**Exercise goal:**
Copy the material word for word, beginning at the line that contains "Rendered at 1241 by 1754 pixels." and stopping after the line that contains "Identify the document".

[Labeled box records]
______

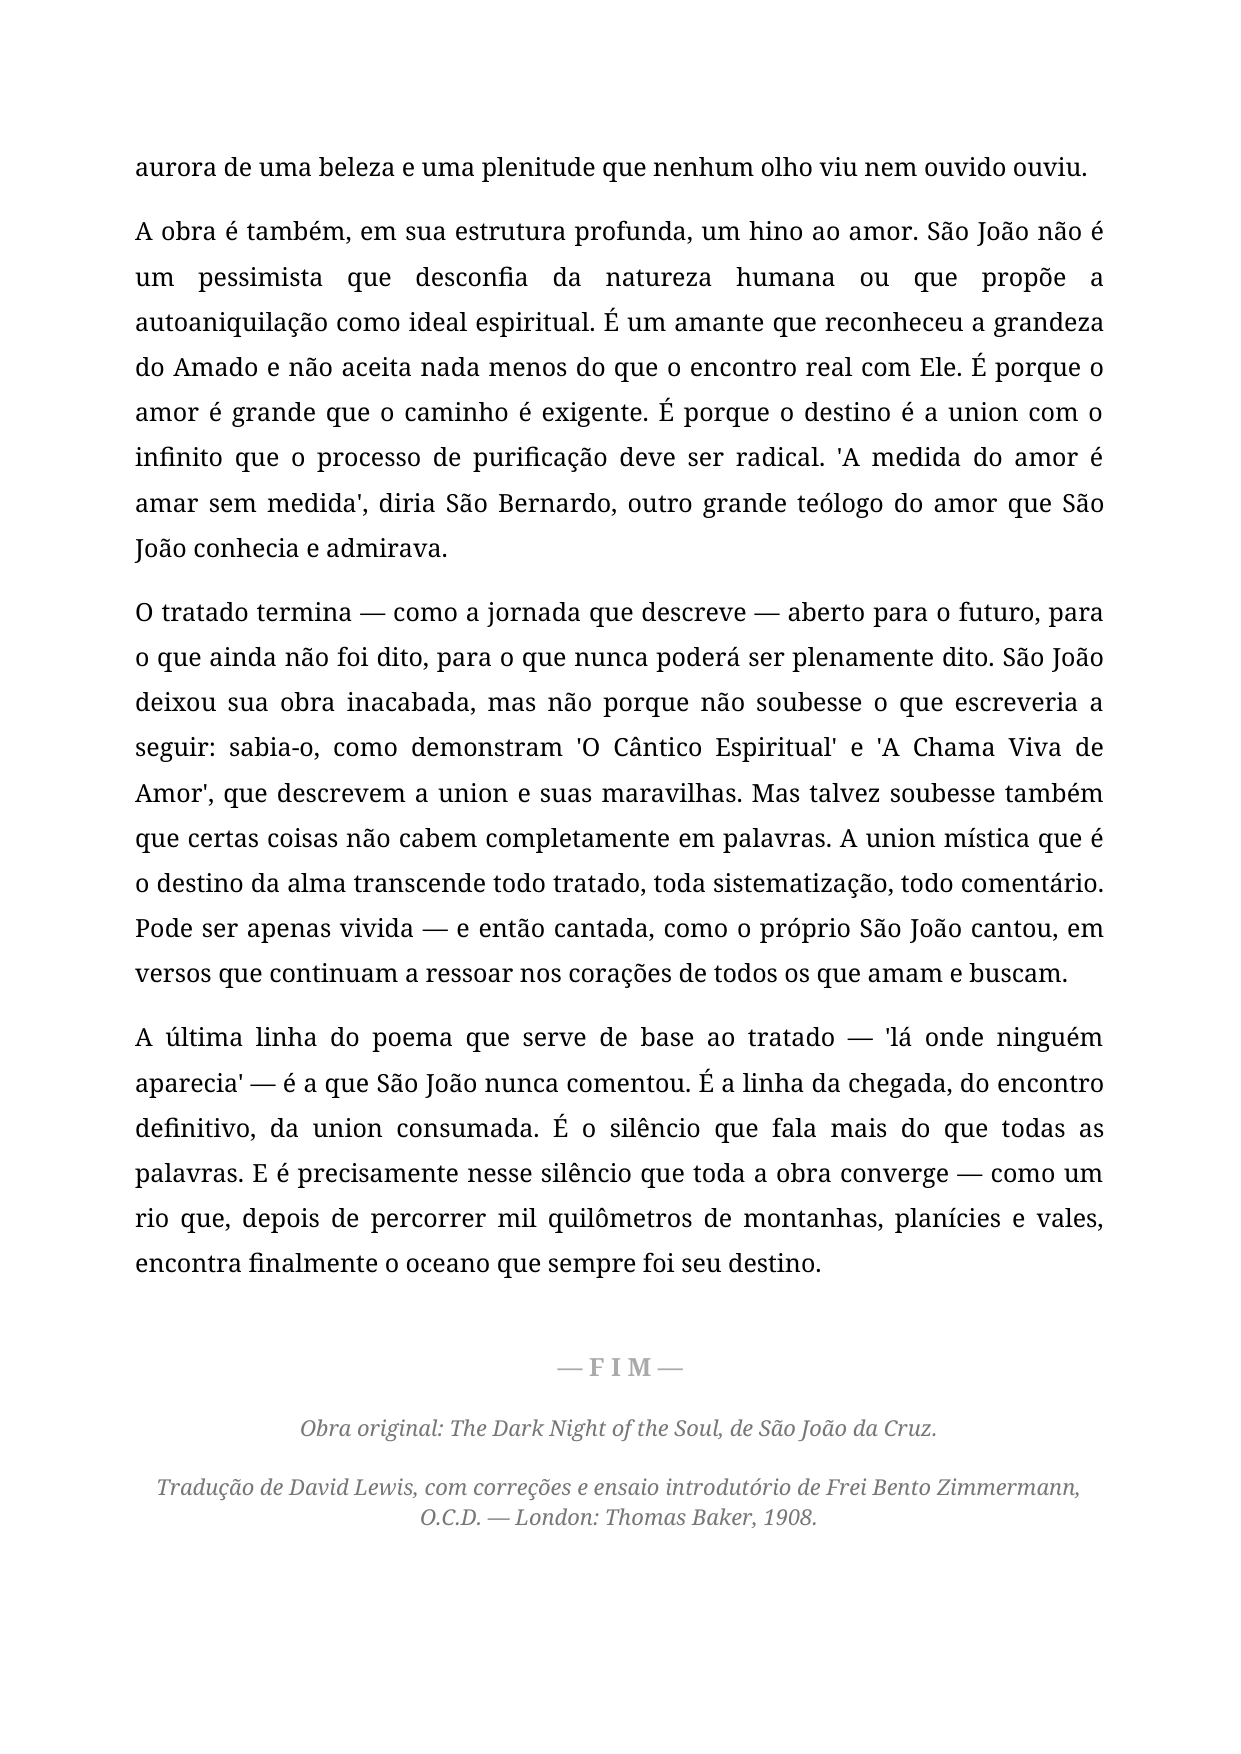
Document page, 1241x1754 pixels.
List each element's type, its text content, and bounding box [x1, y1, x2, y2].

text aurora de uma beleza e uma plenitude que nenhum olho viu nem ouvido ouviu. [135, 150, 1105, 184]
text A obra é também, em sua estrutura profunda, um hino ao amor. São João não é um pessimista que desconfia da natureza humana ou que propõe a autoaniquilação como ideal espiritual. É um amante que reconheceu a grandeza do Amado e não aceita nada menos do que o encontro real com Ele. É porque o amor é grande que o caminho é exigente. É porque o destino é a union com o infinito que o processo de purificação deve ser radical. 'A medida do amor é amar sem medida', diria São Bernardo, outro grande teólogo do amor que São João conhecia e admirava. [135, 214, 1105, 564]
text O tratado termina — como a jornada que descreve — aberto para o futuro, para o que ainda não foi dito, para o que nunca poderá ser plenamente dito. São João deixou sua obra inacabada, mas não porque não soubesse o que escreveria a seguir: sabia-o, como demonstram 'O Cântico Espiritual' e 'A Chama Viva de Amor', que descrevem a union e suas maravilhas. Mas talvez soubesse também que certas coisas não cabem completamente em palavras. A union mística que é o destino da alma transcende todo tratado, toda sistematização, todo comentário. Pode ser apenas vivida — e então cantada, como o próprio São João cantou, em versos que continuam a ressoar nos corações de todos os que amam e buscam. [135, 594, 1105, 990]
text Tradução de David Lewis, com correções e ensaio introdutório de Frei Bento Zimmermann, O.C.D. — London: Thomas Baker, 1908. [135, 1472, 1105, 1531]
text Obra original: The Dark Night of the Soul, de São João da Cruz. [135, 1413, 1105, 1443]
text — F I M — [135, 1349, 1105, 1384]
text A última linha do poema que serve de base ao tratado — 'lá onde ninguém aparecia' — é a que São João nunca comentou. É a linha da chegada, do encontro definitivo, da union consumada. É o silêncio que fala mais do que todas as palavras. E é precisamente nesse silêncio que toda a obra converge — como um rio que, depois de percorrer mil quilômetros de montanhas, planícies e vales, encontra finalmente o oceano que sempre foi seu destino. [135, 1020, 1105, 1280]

______

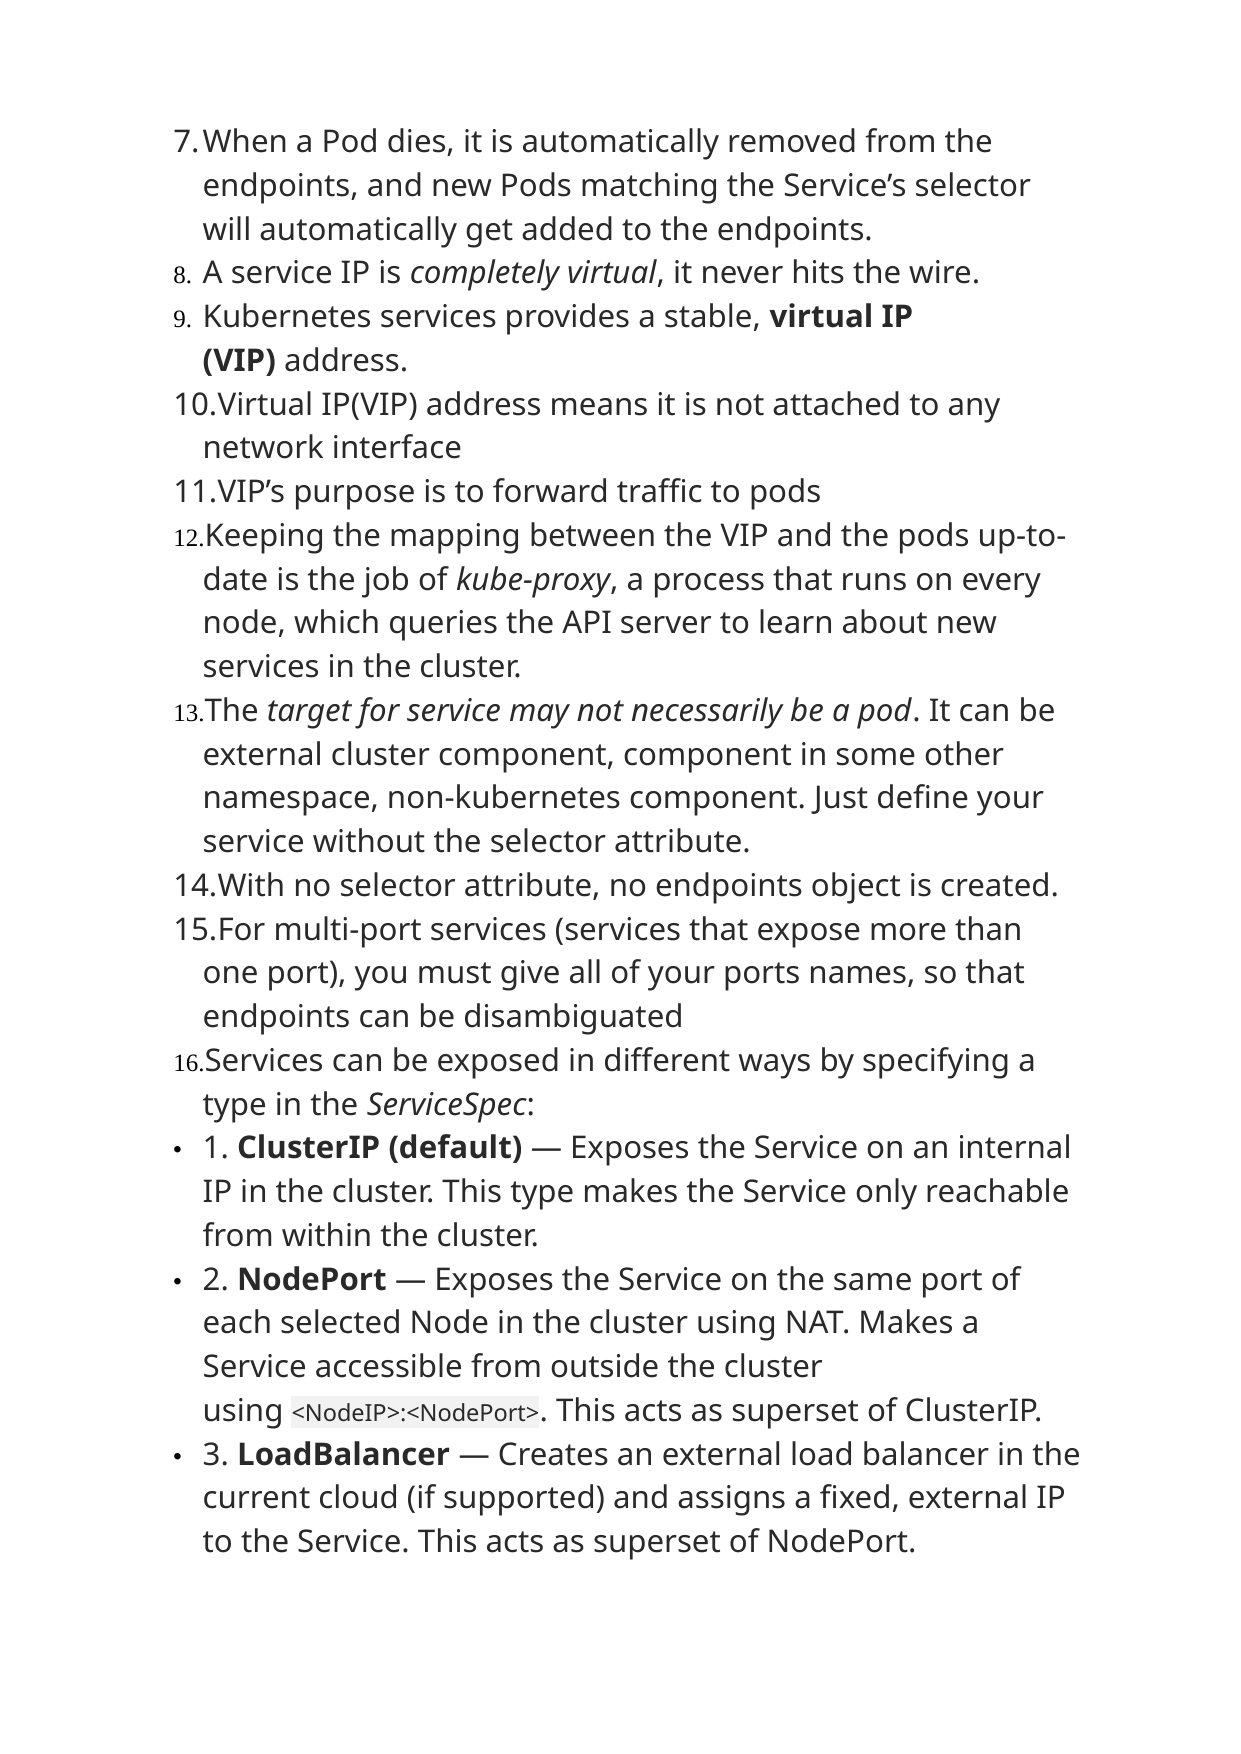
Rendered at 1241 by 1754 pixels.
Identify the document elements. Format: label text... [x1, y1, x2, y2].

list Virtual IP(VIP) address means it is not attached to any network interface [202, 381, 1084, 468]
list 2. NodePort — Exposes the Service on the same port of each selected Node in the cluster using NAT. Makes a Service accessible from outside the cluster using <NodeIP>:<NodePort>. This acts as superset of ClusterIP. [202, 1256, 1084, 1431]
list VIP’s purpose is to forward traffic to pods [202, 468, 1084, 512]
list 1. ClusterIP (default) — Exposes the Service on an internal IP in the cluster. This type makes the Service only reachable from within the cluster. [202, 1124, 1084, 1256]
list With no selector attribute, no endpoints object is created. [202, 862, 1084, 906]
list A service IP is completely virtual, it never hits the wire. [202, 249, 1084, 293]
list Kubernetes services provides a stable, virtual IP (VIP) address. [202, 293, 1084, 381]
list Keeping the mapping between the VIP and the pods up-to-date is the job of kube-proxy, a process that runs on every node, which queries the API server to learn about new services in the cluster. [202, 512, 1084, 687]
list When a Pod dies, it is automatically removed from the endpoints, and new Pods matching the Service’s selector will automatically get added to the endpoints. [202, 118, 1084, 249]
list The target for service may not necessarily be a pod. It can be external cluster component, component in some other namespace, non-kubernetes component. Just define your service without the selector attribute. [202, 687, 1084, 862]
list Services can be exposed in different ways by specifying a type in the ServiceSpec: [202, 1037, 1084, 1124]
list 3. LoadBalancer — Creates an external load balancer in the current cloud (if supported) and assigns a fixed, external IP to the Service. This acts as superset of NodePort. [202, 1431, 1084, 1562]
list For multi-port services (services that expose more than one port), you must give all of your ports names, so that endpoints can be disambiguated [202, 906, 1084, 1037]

______

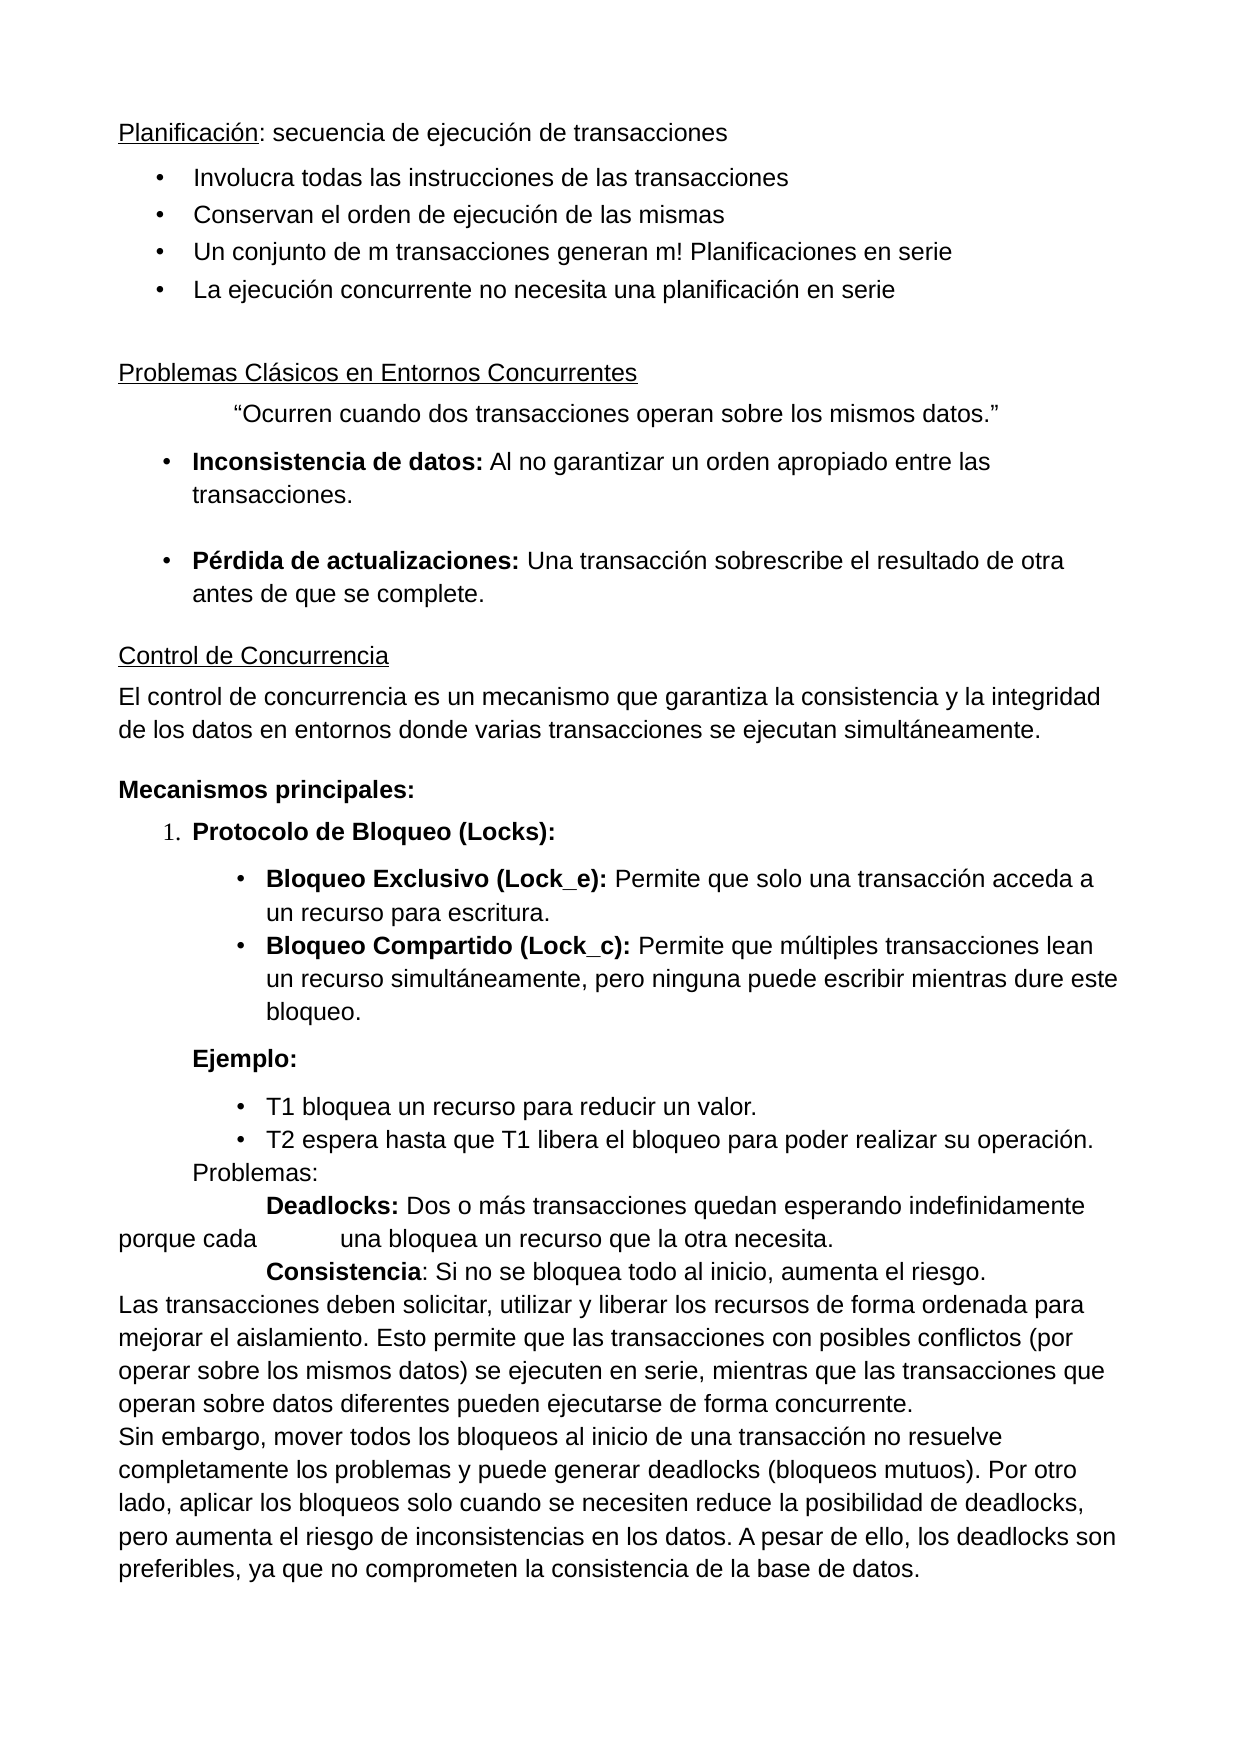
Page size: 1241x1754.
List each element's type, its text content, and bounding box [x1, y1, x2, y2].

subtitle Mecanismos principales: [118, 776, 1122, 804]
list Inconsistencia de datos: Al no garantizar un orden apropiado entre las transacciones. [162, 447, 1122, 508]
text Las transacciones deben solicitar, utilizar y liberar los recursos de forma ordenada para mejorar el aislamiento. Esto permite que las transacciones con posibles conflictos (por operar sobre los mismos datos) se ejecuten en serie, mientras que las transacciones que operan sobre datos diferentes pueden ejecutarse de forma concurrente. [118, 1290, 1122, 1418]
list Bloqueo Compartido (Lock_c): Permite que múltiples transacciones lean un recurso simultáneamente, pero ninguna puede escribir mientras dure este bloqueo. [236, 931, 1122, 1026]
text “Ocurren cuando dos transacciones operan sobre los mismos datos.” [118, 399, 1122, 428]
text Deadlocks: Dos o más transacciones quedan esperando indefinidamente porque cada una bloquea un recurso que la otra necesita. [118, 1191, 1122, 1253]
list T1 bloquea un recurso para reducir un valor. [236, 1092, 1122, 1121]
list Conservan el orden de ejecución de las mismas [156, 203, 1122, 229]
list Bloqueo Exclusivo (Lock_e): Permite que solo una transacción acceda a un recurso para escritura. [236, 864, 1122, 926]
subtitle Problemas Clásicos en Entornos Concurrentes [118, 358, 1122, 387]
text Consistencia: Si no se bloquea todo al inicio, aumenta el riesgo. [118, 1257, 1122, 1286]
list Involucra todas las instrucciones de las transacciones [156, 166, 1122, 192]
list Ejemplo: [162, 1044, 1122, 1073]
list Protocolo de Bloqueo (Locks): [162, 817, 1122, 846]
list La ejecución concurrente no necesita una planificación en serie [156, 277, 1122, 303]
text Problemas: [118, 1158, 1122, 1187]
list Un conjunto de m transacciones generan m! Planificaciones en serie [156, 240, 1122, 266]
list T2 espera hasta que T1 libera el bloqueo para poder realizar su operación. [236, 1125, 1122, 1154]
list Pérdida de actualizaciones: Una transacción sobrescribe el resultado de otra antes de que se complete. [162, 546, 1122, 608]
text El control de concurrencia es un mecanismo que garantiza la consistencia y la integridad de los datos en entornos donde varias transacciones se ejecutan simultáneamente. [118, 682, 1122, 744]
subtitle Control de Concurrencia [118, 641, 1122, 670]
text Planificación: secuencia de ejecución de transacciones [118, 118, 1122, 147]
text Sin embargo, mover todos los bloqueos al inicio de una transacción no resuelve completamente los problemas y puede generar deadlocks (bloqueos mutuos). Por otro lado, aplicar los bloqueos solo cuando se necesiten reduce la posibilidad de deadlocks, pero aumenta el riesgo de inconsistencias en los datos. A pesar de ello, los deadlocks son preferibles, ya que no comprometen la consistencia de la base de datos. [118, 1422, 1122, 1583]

______

**Solution to the problem:**
Rendered at 1241 by 1754 pixels.
Identify the document elements. Format: label text... [x1, y1, x2, y2].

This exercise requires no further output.